Она встала рано утром и тщательно оделась в полковничий мундир. Подойдя к окну и отдёрнув занавеси, она увидала, что площадь перед дачей и проспект, идущий на Петербургский тракт, уже заняты войсками. Она увидала, что и войска так же, как и она, в эту ночь отдохнули и привели себя в порядок. Ярко блистали шапки гренадер, лошади Конной гвардии были вычищены, и у всех генералов, офицеров и солдат на шапках были вдеты дубовые ветки. Это было очень нарядно, красиво и величественно.
Едва Государыня вышла из опочивальни, к ней подошёл Григорий Орлов, он подал ей преображенскую шапку со вдетою в неё дубовой веткой. Разумовский, дожидавшийся Государыни с Орловым и другими генералами, сказал:
– Ваше Величество, символ прочности и крепости есть дуб. Да будет же вовеки прочно и крепко вчера вами завоёванное и совершённое.
Императрица наклонила голову и, тронутая до слёз, сказала глубоким голосом:
– Да будет!
Красив, торжественен, праздничен и параден, незабвенен был въезд Государыни Екатерины Алексеевны в столицу империи, Санкт-Петербург. Он как бы отделял одну прожитую эпоху от другой, которая начиналась этим ярким солнечным ликующим днём тридцатого июня. Перед нею в яркой летней зелени берёз и лип была Калинкина слобода. Было воскресенье. Со всех церквей шёл праздничный трезвон колоколов.

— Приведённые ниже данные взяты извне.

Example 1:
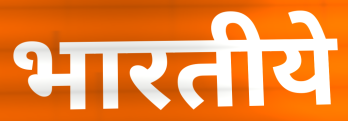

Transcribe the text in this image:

भारतीये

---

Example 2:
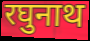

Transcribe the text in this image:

रघुनाथ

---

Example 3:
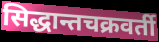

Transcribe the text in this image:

सिद्धान्तचक्रवर्ती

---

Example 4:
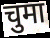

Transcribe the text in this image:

चुमा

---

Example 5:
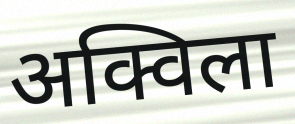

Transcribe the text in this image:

अक्विलाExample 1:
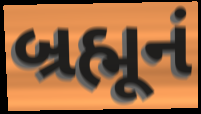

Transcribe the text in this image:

બ્રહ્મૂનં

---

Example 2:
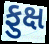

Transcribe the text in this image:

ફુક્ષ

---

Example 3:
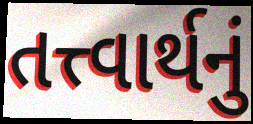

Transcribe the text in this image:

તત્ત્વાર્થનું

В голубом небе золотые облака застыли.
Сзади Государыни призрачно стучали подковы множества коней, били барабаны, гремела полковая музыка, и, когда смолкла она, полковые песельники пели свои героические песни.
Вдруг смолкли барабаны, отчётлив шаг мерно идущего Преображенского полка, и запевала сильным, из глубоких недр души идущим, красивым голосом запел:
Но чтоб орлов сдержать полёт,
Таких препон на свете нет,
Им воды, лес, бугры, стремнины,
Глухие степи – равен путь.
Где только ветры могут дуть,
Проступят там полки орлины!..
Какая сила, какое вдохновение были в этом мощном голосе запевалы! С какой страстною верою говорил он звучные ломоносовские слова и как дружно, тяжко, сознательно, уверенно и ладно подхватила вся гренадерская рота Преображенского полка припев:
Где только ветры могут дуть,
Проступят там полки ор-р-рлин-н-ны!..
XXV
Как только слезла с лошади Государыня и вошла в прохладу освежённых комнат Зимнего дворца, где всё было для неё приготовлено так, как она любила для работы, принялась за дела. И первым подписала указ о возвращении из ссылки графа Алексея Петровича Бестужева-Рюмина.

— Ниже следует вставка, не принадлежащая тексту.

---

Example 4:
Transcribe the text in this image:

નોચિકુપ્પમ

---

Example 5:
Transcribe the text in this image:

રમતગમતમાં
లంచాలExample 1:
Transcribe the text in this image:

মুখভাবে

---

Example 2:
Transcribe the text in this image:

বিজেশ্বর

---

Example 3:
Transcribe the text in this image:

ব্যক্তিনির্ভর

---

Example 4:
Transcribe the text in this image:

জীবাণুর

Людей!.. Она искала людей… Старых, опытных, р у с с к и х людей искала она, с кем работать, с кем осуществить то, о чём мечтала всегда, – царствовать одной, но опираясь на авторитет знающих, умеющих работать людей. Она знала, какое громадное значение будет иметь то, что она вчера совершила и что далеко ещё не было закончено, и ей нужно было вчерашнее представить иностранным дворам в надлежащем свете. Она знала, что уже сегодня скрипят перья дипломатов и посланников и изображают переворот так, как им это угодно, и кто же лучше всего ей в этом поможет, как не испытанный друг – Алексей Петрович.
Какой запутанный клубок был перед нею, и если не распутать, то разрубить его нужно было, не медля ни часа. Часть армии ещё стояла в Пруссии, не то как вчерашний враг, не то как сегодняшний союзник в новой войне… Часть была сосредоточена у Риги. Война с Данией нависла и могла начаться помимо даже её воли. Всё это надо было сейчас же устранить, никого не обижая…

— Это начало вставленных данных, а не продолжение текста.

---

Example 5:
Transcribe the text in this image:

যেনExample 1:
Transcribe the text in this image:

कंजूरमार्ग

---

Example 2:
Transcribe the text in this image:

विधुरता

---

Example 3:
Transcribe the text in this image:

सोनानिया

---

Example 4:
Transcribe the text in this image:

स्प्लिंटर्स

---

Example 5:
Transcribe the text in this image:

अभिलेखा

Духовенство находилось в брожении… На юге начинались восстания крестьян.
Листая доклады и донесения о всём этом, Государыня вдруг останавливалась, смотрела мимо сидевшего против неё за особым столом докладчика, и тревожная, заботная мысль туманила её глаза. На мгновение она как бы отсутствовала, из кабинета уносилась к другим большим, более значительным делам и заботам.
«Что в Ропше?»
– Ваше Величество, изволите что-нибудь возразить?
– Нет, Никита Иванович, продолжай твой доклад, я слушаю…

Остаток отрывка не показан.